Terkait ketahanan energi, Bahlil menyampaikan bahwa kondisi saat ini berbeda dengan tahun 1996-1997, saat Indonesia dapat memproduksi 1,6 juta barel minyak per hari dan mengekspor 1 juta barel. Pada 2024, produksi minyak Indonesia tercatat sekitar 690.000 barel per hari, sementara impor minyak Indonesia sudah mencapai 1 juta barel per hari, yang menandakan ketergantungan yang meningkat terhadap impor.
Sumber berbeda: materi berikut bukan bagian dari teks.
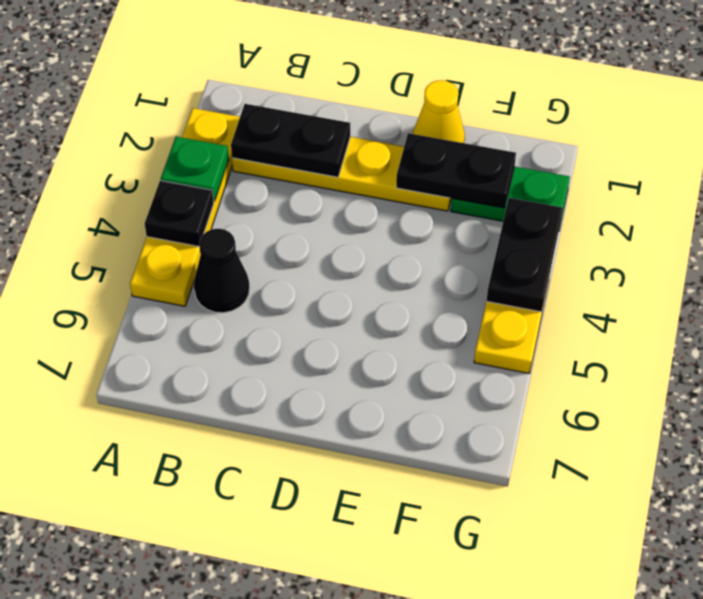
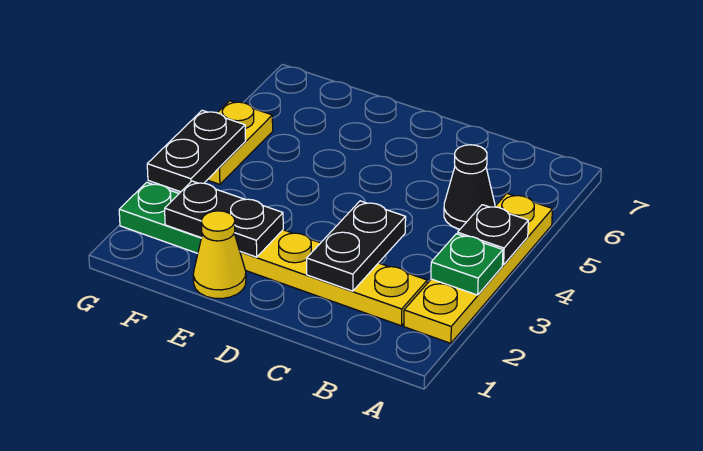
black 1x2 plate [231,104,350,177] -> black 1x2 plate turned to [307,201,406,291]

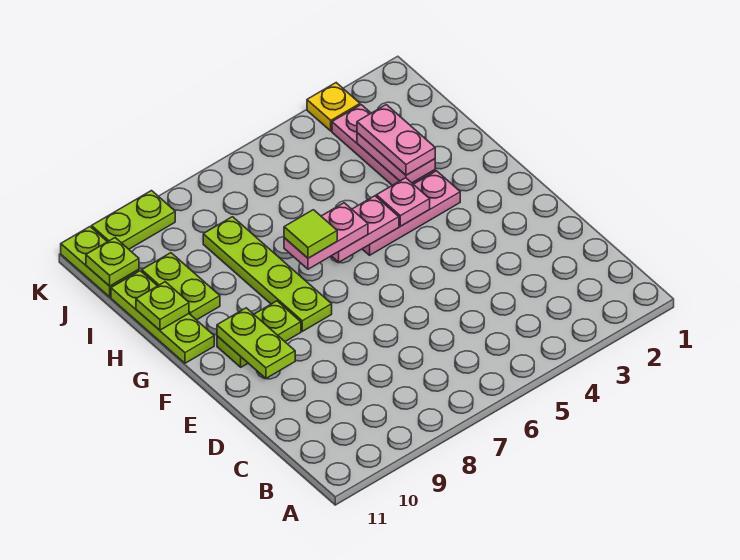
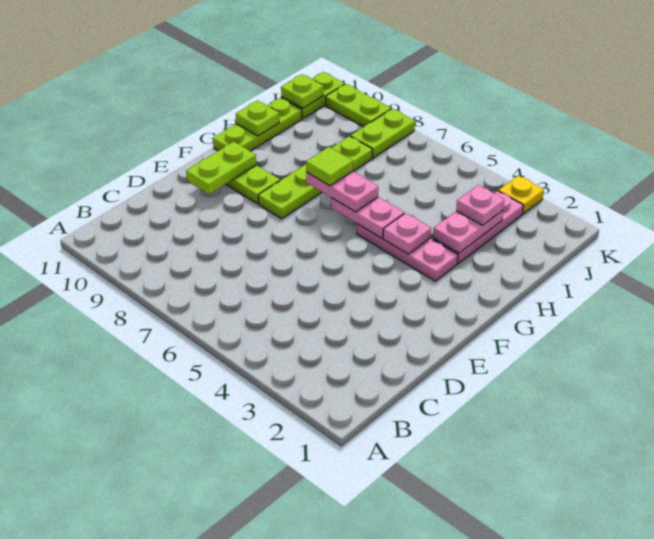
pink 1x2 plate [357,105,435,175] -> pink 1x1 plate [456,185,504,225]
lime 1x2 plate [142,253,220,320] -> lime 1x2 plate moved to [350,109,415,158]

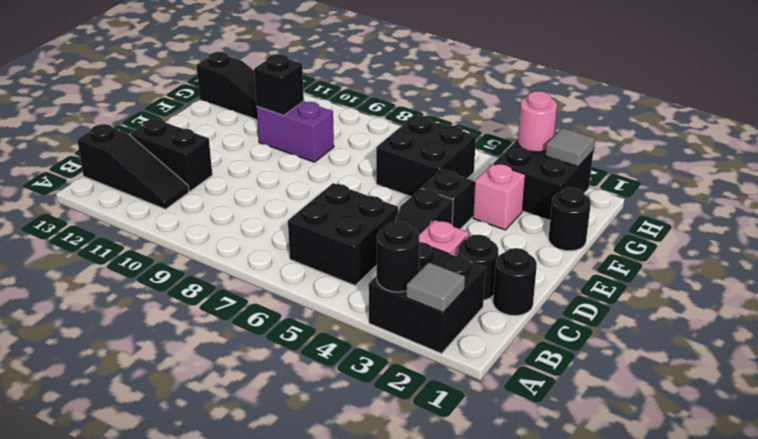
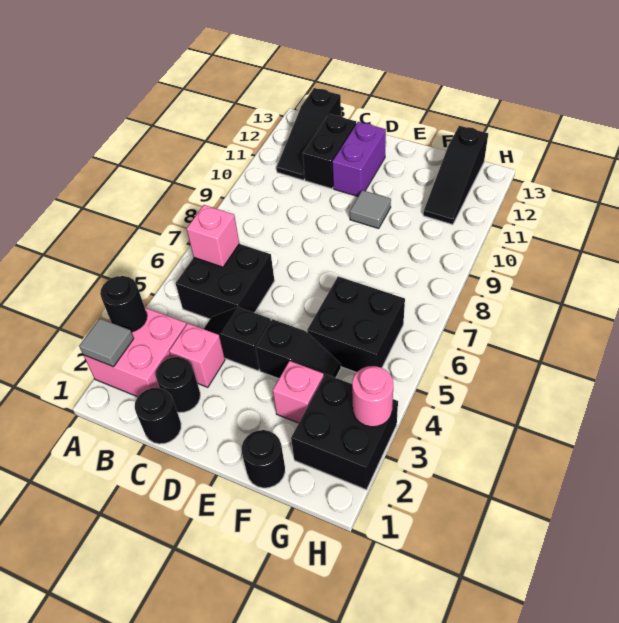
black 2x2 brick [369,242,486,353] -> pink 2x2 brick [83,308,187,397]
none -> pink 1x1 brick [187,205,239,267]
purple 1x2 brick [257,101,334,162] -> purple 1x2 brick moved to [332,122,386,196]
black 1x1 brick [254,54,304,115] -> none
grey 1x1 tile [545,128,595,166] -> grey 1x1 tile moved to [350,190,391,228]

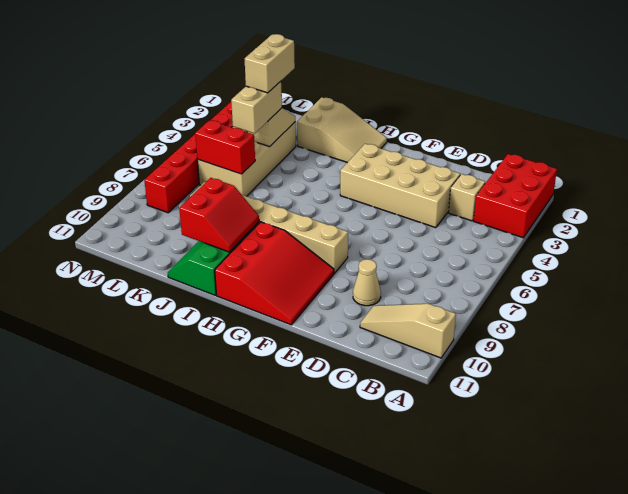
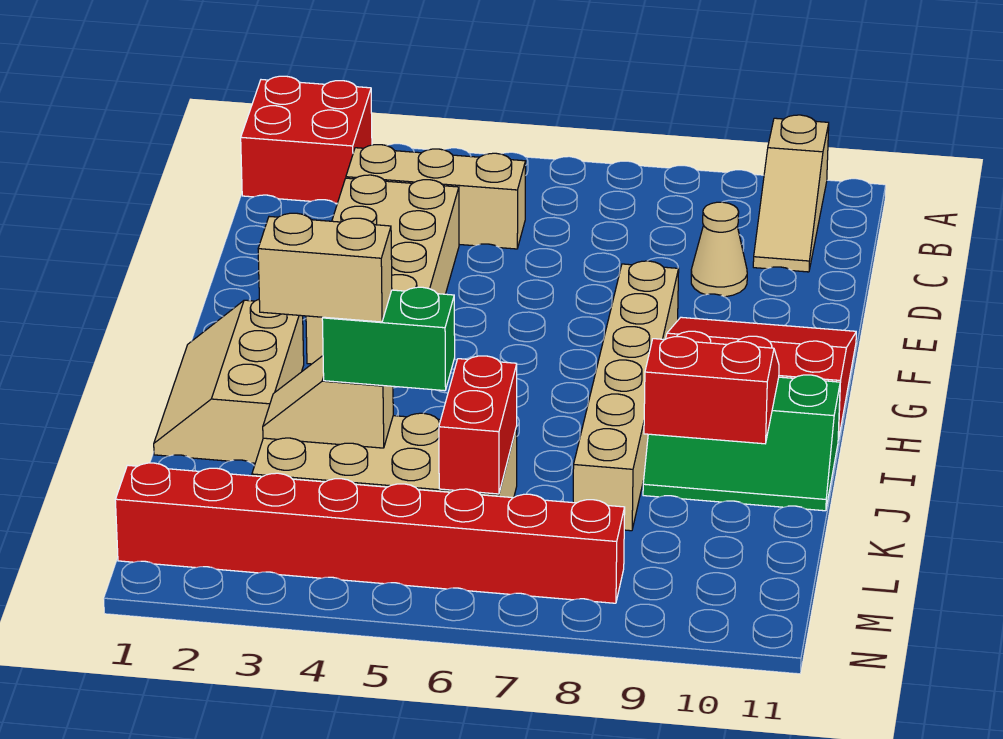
red 2x3 brick [474,154,557,238] -> red 2x2 brick [241,76,372,203]
tan 1x1 brick [449,174,485,221] -> tan 1x3 brick [346,145,526,249]
tan 2x3 slope [297,97,387,162] -> tan 2x3 slope turned to [154,299,304,463]
tan 1x2 brick [231,81,282,133] -> green 1x2 brick [322,287,455,391]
Bahlil mengungkapkan ironi pengelolaan minyak Indonesia saat ini, di mana sekitar 58% dari konsumsi minyak domestik Indonesia diimpor dari Singapura, negara yang tidak memproduksi minyak. “Kita ini impor minyak dari negara yang tidak mempunyai minyak dengan harga yang sama seperti dari negara penghasil minyak di Timur Tengah,” jelasnya.
Untuk mencapai target lifting minyak yang telah ditetapkan oleh Presiden Prabowo pada 2028-2029, Bahlil menyampaikan tiga langkah strategis yang akan ditempuh oleh pemerintah. Pertama, pemerintah akan menggarap sumur-sumur idle (idle wells) yang tersedia. Kedua, optimalisasi sumur yang sudah ada akan dilakukan dengan penerapan teknologi, termasuk Enhanced Oil Recovery (EOR). Ketiga, sekitar 300 sumur yang sudah dieksplorasi namun belum memiliki Plan of Development (PoD) akan dipercepat pengembangannya.
Saat ini, Kementerian ESDM mencatat ada sekitar 40.000 sumur minyak di Indonesia, dengan 16.000 di antaranya berstatus idle. Sumur-sumur ini masih dikuasai oleh PT Pertamina (Persero) dan Kontraktor Kontrak Kerja Sama (KKKS), dan pemerintah telah memetakan sumur-sumur yang masih mengandung minyak serta cara-cara untuk memproduksinya kembali.
Selain itu, Bahlil juga menyarankan agar Indonesia mengadopsi teknik pengeboran horizontal yang telah terbukti meningkatkan produksi minyak di Amerika Serikat. “Di Amerika, peningkatan produksi dari 3 juta barel menjadi 13 juta barel per hari dilakukan dengan pengeboran horizontal. Sementara kita selama ini melakukan pengeboran vertikal,” ujar Bahlil. Penerapan teknologi EOR juga dapat membantu meningkatkan produksi dari sumur-sumur yang sebelumnya tidak dapat diakses secara optimal.
Dengan langkah-langkah tersebut, Bahlil berharap Indonesia dapat meningkatkan ketahanan energi dan mengurangi ketergantungan terhadap impor minyak dalam jangka panjang.